** Start Provided text **
For example, some states have specific rules on motor vehicles that tax is due on a transfer to another legal entity. Louisiana is one such state. Texas is another state that taxes motor vehicle transfers in most cases, except in the case where the transfer is due to a "statutory merger".

If a state does not have specific statutory or regulatory guidance on assets transferred in a merger, then they may have issued informal guidance through letter rulings. Or, it may be in your best interest to seek a letter ruling in the case where significant dollars are at stake.

Mergers is one way to transfer assets, but another angle to consider is to structure a transaction as an "occasional" or "bulk" sale in order to avoid paying tax twice on the same asset. Many states have exemptions for bulk sales. Usually the seller cannot be a retailer (although some states allow retailers to have exempt bulk sales if they do not sell this type of item in the regular course of business). And usually, to be exempt, the seller must be selling all or substantially all of the assets.
** End Provided text **
** Start Records supplied **
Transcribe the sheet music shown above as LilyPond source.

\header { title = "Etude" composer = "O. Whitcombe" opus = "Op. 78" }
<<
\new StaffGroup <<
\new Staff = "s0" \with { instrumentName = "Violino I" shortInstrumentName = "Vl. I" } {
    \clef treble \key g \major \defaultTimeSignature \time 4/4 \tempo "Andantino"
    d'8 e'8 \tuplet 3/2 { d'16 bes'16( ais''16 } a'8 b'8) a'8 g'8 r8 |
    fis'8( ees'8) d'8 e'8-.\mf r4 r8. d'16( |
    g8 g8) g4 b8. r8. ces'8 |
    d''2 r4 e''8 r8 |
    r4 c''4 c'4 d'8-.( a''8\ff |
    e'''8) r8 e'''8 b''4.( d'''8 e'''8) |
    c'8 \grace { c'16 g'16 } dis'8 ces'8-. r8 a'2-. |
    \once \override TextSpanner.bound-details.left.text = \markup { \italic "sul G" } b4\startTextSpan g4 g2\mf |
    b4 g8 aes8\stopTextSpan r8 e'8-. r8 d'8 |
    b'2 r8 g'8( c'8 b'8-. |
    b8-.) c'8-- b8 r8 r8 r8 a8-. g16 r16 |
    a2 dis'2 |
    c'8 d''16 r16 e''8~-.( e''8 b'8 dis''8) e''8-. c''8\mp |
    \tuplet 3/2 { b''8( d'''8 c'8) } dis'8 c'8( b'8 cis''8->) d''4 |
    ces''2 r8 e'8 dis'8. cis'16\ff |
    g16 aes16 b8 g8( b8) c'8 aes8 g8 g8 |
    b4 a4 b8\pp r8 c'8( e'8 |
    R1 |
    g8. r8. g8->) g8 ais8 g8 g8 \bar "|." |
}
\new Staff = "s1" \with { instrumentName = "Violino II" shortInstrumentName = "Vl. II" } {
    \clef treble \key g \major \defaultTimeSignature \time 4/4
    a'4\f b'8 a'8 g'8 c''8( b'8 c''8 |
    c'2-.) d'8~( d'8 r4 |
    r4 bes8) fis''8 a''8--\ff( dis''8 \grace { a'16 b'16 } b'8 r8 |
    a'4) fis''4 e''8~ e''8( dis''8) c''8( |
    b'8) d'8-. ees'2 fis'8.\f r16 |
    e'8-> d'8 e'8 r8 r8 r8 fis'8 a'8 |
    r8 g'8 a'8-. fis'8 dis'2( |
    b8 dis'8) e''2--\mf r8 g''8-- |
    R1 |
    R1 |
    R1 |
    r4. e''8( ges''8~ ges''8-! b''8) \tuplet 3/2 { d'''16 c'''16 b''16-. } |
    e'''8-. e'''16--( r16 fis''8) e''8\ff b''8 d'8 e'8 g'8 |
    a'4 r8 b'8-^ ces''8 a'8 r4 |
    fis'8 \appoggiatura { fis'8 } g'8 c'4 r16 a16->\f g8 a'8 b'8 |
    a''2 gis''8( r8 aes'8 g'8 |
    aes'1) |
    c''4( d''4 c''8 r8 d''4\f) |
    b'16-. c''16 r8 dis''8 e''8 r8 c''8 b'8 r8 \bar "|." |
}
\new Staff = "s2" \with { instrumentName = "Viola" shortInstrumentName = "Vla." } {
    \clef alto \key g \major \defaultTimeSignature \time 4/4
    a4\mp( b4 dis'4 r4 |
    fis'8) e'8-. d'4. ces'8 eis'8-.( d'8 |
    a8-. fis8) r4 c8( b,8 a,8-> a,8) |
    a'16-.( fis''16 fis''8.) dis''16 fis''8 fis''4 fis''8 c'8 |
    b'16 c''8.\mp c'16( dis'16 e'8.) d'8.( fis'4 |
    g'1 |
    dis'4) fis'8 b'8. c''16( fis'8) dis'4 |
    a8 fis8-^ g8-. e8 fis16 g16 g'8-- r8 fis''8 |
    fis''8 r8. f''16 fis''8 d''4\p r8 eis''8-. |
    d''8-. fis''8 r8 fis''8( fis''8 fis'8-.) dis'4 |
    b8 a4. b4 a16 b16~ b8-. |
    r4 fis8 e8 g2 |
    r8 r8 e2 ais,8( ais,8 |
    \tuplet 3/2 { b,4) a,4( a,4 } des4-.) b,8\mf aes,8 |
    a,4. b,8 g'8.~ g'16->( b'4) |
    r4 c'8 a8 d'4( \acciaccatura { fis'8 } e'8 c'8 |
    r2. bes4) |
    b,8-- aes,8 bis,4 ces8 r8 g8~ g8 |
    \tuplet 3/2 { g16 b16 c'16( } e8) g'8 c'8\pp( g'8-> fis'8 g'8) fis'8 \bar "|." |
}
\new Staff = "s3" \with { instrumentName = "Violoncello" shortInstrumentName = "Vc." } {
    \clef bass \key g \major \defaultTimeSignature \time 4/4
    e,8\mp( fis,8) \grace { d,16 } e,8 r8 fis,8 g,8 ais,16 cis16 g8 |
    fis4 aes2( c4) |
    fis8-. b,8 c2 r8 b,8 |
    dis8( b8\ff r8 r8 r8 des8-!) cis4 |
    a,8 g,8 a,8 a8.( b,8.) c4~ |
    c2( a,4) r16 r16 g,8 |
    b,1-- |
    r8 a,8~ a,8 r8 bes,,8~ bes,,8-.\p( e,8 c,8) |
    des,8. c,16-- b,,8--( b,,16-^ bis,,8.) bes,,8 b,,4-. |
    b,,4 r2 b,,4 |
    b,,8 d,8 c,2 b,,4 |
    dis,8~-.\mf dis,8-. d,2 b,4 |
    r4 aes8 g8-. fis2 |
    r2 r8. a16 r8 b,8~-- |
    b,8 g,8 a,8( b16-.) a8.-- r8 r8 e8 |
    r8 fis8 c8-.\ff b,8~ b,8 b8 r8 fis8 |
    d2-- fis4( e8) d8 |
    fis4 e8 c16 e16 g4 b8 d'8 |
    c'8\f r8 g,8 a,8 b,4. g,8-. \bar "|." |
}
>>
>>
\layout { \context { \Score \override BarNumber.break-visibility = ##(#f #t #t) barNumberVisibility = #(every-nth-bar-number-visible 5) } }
** End Records supplied **
Objectives:
a) In the passage on state tax treatment of asset transfers, give the stretch from "If a state does" through "of the assets." again, replacing "seller" with "vendor".
b) According to the passage on state tax treatment of asset transfers, in what case does Texas not tax a motor vehicle transfer?

Answers in order:
a)
If a state does not have specific statutory or regulatory guidance on assets transferred in a merger, then they may have issued informal guidance through letter rulings. Or, it may be in your best interest to seek a letter ruling in the case where significant dollars are at stake.

Mergers is one way to transfer assets, but another angle to consider is to structure a transaction as an "occasional" or "bulk" sale in order to avoid paying tax twice on the same asset. Many states have exemptions for bulk sales. Usually the vendor cannot be a retailer (although some states allow retailers to have exempt bulk sales if they do not sell this type of item in the regular course of business). And usually, to be exempt, the vendor must be selling all or substantially all of the assets.

b) Texas does not tax the transfer when it is due to a "statutory merger".